▸ **TEXTE FOURNI**:
Depuis la fin de la guerre civile libanaise en 1990, le Liban n’a jamais retrouvé une stabilité énergétique durable. Autrefois surnommé « la Suisse du Moyen-Orient » pour sa prospérité avant les années 1970, ce pays méditerranéen a vu son secteur énergétique devenir le reflet de ses maux : corruption, instabilité politique et défaillances structurelles. Électricité du Liban (EDL), l’entreprise publique en charge de l’électricité, incarne cette crise, passant d’un levier de développement à un symbole de l’effondrement étatique. L’histoire de l’EDL reflète un pays qui, malgré son potentiel, s’est enlisé dans un chaos énergétique.
Les origines post-guerre civile : un secteur dévasté par le conflit
La guerre civile (1975-1990) a ravagé les infrastructures énergétiques libanaises. Avant le conflit, le réseau électrique produisait 1200 mégawatts via des centrales hydroélectriques comme Qaraoun (190 MW) et des centrales thermiques à Zouk et Jiyeh, alimentées par du fioul bon marché importé d’Irak et d’Arabie saoudite. Cela suffisait pour 2,5 millions d’habitants et une économie dynamique. Mais 15 ans de guerre ont tout détruit : lignes de transmission coupées, réservoirs pillés, centrales endommagées. En 1990, après les accords de Taëf, la production d’EDL tombait à 600 mégawatts, contre une demande de 1000 mégawatts pour 4 millions d’habitants, incluant réfugiés et déplacés. Les pertes techniques atteignaient 40 %, un record mondial selon la Banque mondiale, et les coupures de 12 heures par jour sont devenues courantes. Les accords de Taëf ont instauré une paix fragile sans plan de reconstruction, transformant EDL en un outil politique où les postes clés étaient attribués par quotas confessionnels et les contrats aux alliés des ex-chefs de guerre. La consommation doublant entre 1990 et 1995 à 4 tonnes d’équivalent pétrole par habitant, la crise s’est enracinée.
Les années 1990 et 2000 : une reconstruction en trompe-l’œil
L’arrivée de Rafic Hariri en 1992 a suscité un espoir avec « Horizon 2000 », visant à faire de Beyrouth un hub régional via des investissements étrangers et un taux fixe de 1507,5 LBP pour 1 USD. Les centrales de Zouk et Jiyeh ont été réhabilitées, atteignant 1200 MW en 2000 grâce à des prêts de la France et de la Banque européenne d’investissement, et des barges électriques louées à Karadeniz Holding ont ajouté 300 MW dès 1993 pour un coût annuel de 100 millions de dollars. Cependant, ces efforts ont été minés par une corruption déjà profondément ancrée, comme l’illustre l’expérience de Georges Frem, industriel à la tête d’INDEVCO et ministre de l’Électricité et des Ressources hydrauliques pendant un bref mandat de 50 jours dans les années 1990.

▸ **DONNÉES**:
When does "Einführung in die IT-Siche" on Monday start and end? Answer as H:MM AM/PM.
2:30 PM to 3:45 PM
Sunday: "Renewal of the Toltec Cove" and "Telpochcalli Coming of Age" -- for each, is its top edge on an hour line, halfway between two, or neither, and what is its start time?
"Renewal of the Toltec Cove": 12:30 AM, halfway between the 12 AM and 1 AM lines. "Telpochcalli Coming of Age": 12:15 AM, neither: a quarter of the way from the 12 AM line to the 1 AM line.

--

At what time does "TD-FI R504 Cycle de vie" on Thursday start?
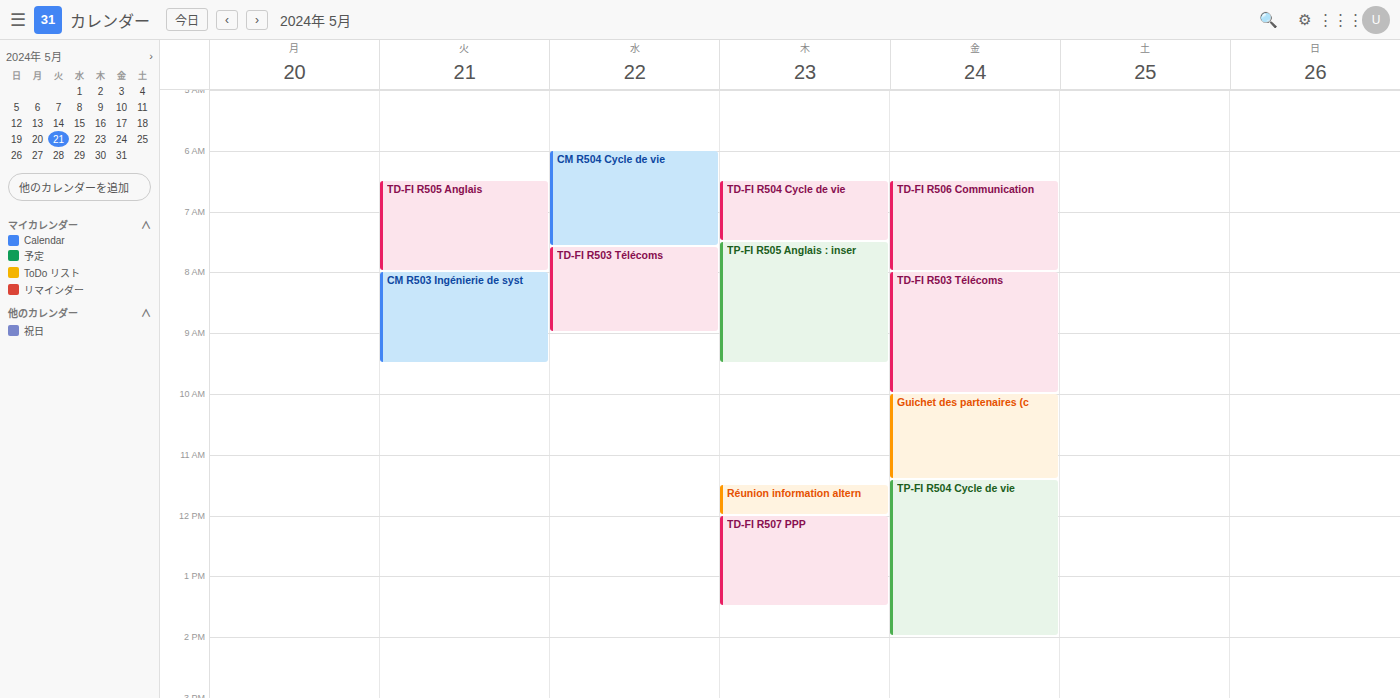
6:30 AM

▸ **CONSIGNE**: Reproduisez fidèlement le passage du texte fourni, depuis « Depuis la fin » jusqu'à « un chaos énergétique. » inclus. Seul le texte fourni doit servir de source.

▸ **RÉPONSE**:
Depuis la fin de la guerre civile libanaise en 1990, le Liban n’a jamais retrouvé une stabilité énergétique durable. Autrefois surnommé « la Suisse du Moyen-Orient » pour sa prospérité avant les années 1970, ce pays méditerranéen a vu son secteur énergétique devenir le reflet de ses maux : corruption, instabilité politique et défaillances structurelles. Électricité du Liban (EDL), l’entreprise publique en charge de l’électricité, incarne cette crise, passant d’un levier de développement à un symbole de l’effondrement étatique. L’histoire de l’EDL reflète un pays qui, malgré son potentiel, s’est enlisé dans un chaos énergétique.